Für die Unternehmen ist der Hilferuf eine Vollbremsung. Bis vor wenigen Wochen erlebten Deutschlands Nahverkehrsbetriebe einen enormen Boom. Wachsende Städte bestellten reihenweise neue Busse und Bahnen, um immer größere Menschenströme durch die Städte zu bugsieren. Die Politik sicherte immer mehr Mittel für den Ausbau zu.

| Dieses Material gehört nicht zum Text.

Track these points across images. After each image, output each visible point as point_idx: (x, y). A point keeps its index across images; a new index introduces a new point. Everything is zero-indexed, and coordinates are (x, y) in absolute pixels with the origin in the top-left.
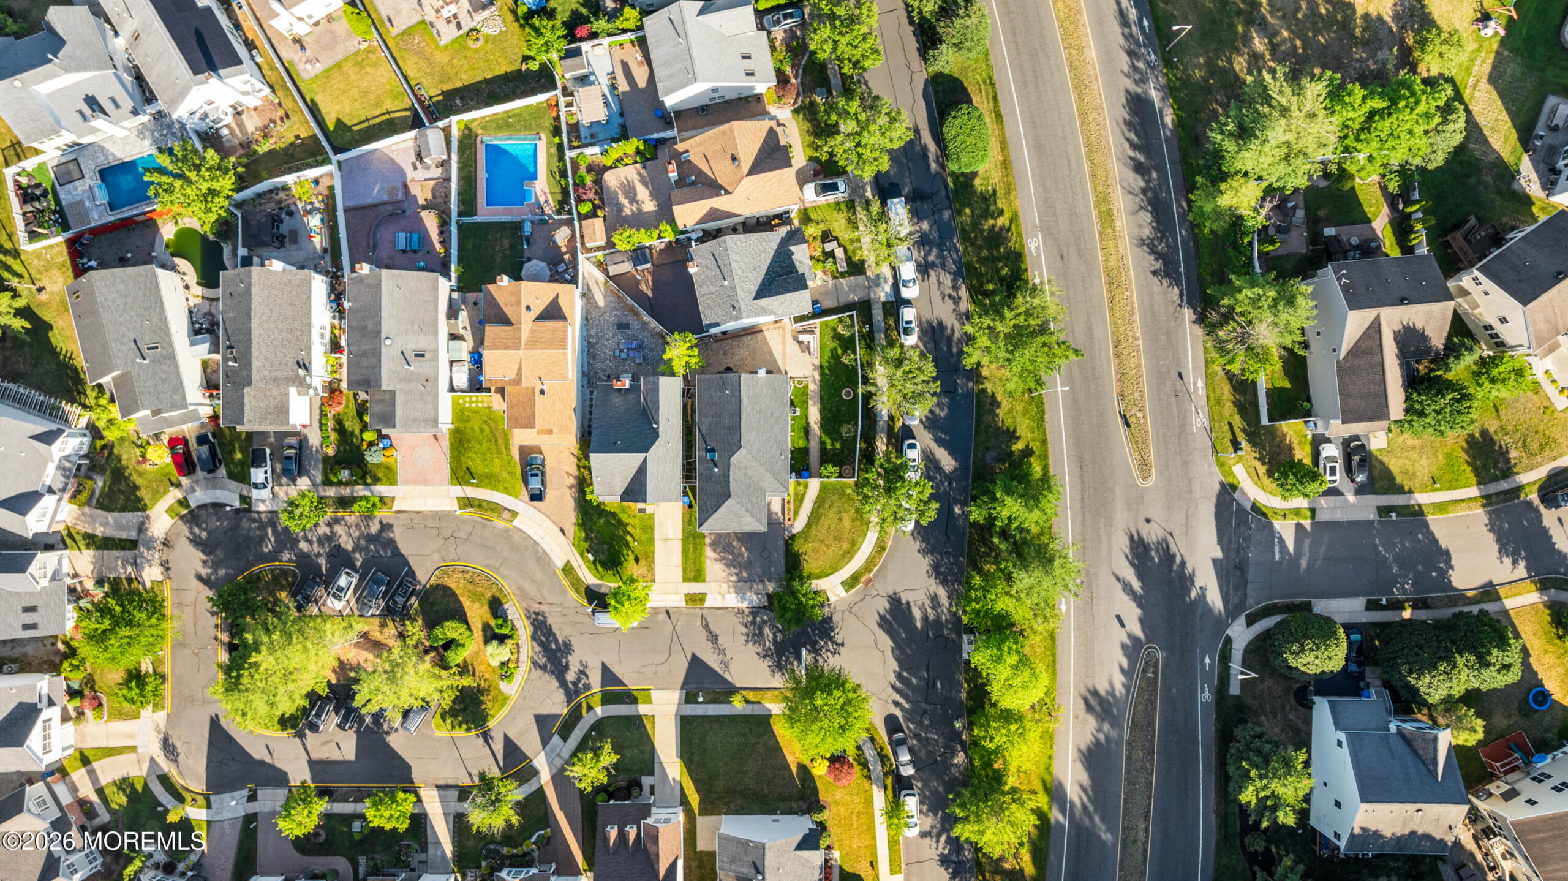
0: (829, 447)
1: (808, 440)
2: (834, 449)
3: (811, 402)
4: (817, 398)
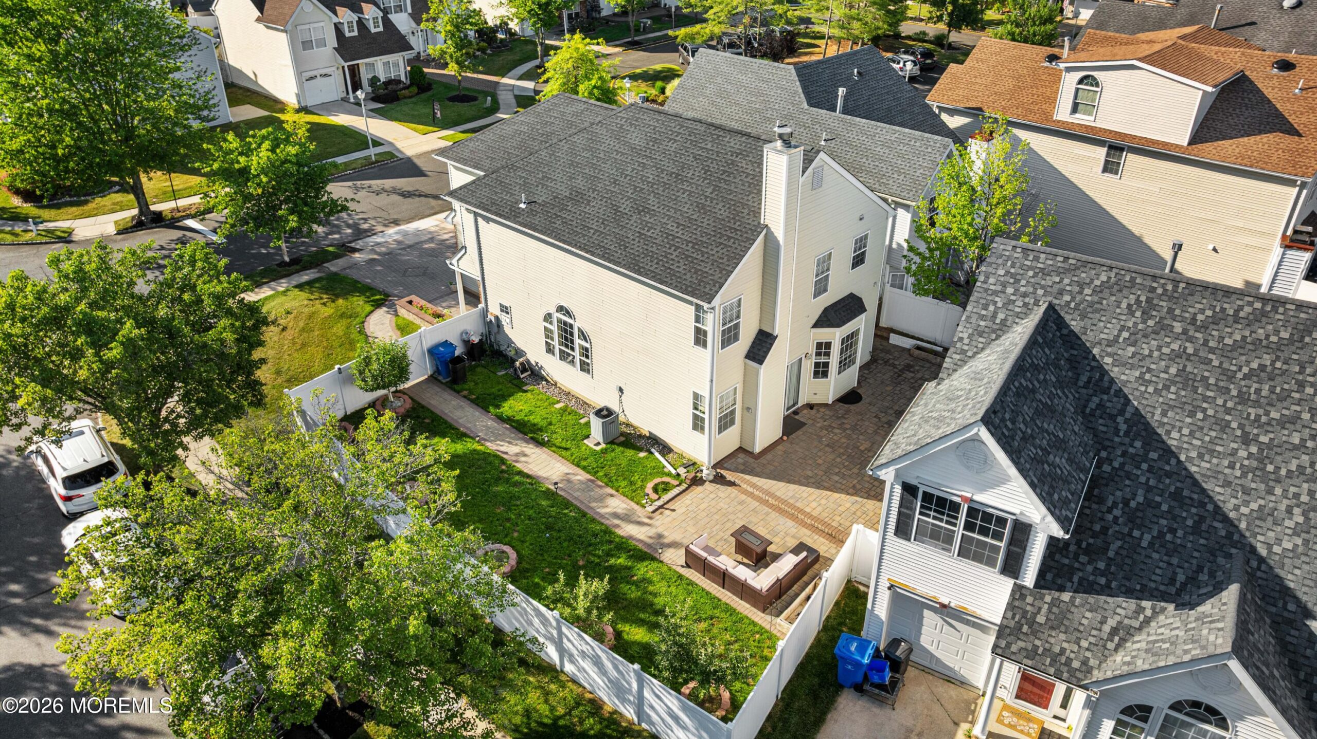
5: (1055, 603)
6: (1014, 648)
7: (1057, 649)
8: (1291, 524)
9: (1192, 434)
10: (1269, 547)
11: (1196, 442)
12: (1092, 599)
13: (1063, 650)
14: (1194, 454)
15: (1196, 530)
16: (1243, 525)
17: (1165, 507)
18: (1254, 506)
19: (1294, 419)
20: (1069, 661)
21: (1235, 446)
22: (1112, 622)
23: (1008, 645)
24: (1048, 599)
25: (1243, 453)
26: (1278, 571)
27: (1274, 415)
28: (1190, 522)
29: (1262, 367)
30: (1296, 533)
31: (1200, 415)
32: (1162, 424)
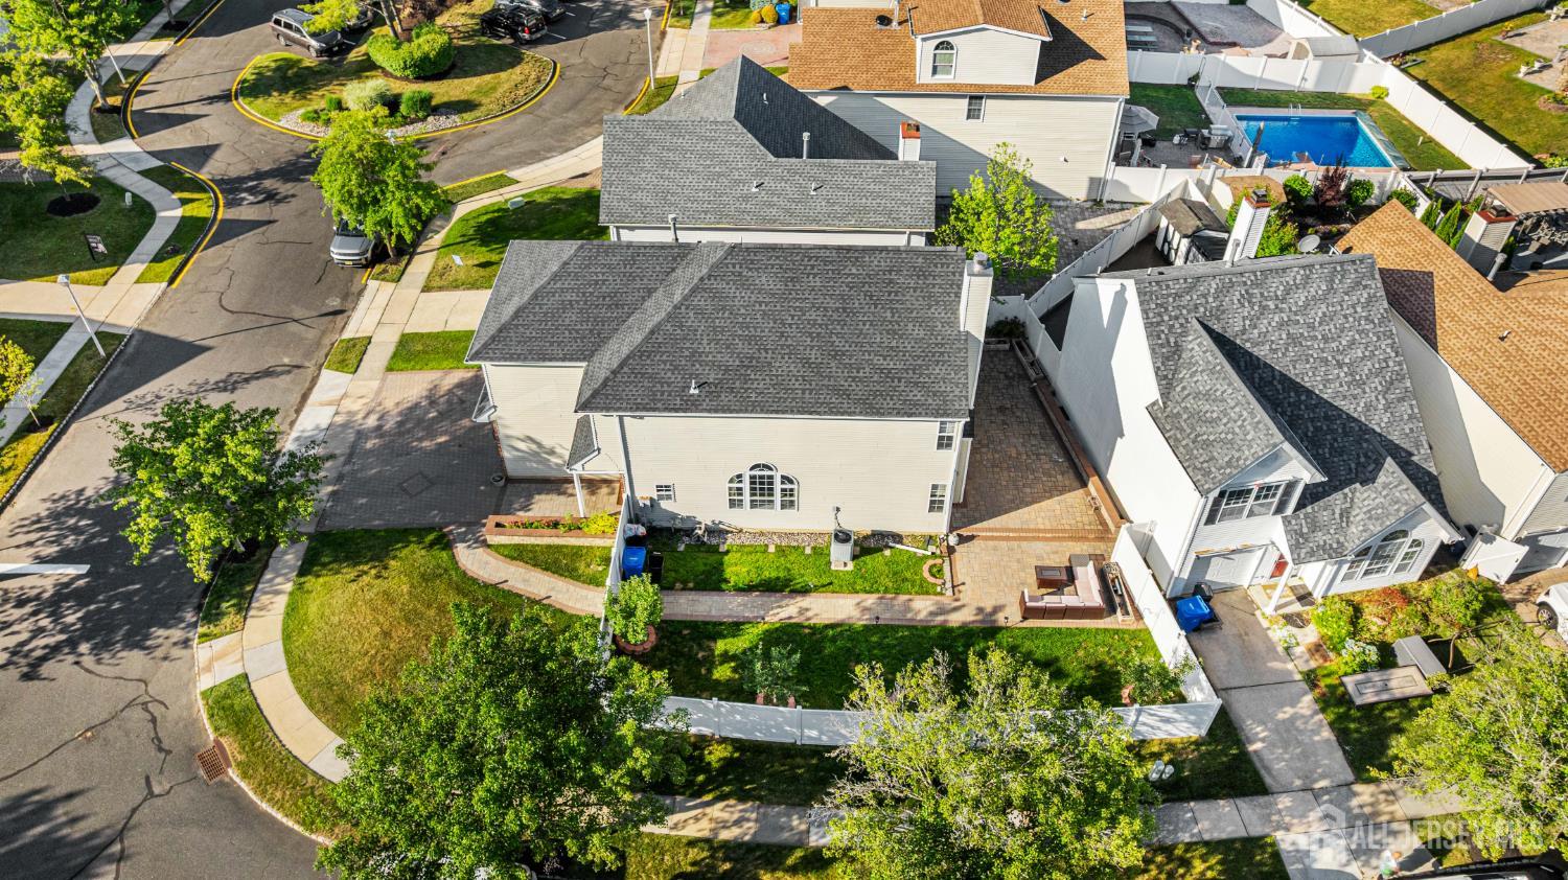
0: (720, 646)
1: (749, 589)
2: (710, 662)
3: (870, 600)
4: (886, 618)
5: (1306, 516)
6: (1302, 555)
7: (1322, 543)
8: (1381, 407)
9: (1314, 375)
10: (1379, 424)
11: (1319, 378)
12: (1321, 503)
13: (1325, 541)
14: (1321, 387)
15: (1345, 434)
16: (1363, 419)
17: (1325, 428)
18: (1362, 405)
19: (1353, 342)
20: (1331, 547)
21: (1336, 371)
22: (1338, 511)
23: (1299, 555)
24: (1302, 516)
25: (1342, 375)
26: (1389, 437)
27: (1344, 343)
28: (1340, 430)
29: (1324, 313)
30: (1386, 411)
31: (1312, 360)
32: (1296, 375)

Nun schwant ihr, dass sie in diesem Fall kaum anders kann, als zu helfen. Erste Länder stellen jedenfalls Hilfen in Aussicht. Viele Bus- und Bahnunternehmen drohten die Corona-Krise nicht zu überleben, weil ihnen derzeit und in den kommenden Wochen erhebliche Summen an Fahrgeldeinnahmen wegbrechen, warnt etwa Baden-Württembergs Verkehrsminister Winfried Hermann (Grüne). Für die Mobilität der Menschen und auch für die Wirtschaft seien sie aber enorm wichtig: "Ein funktionierendes öffentliches Verkehrssystem muss dringend erhalten werden."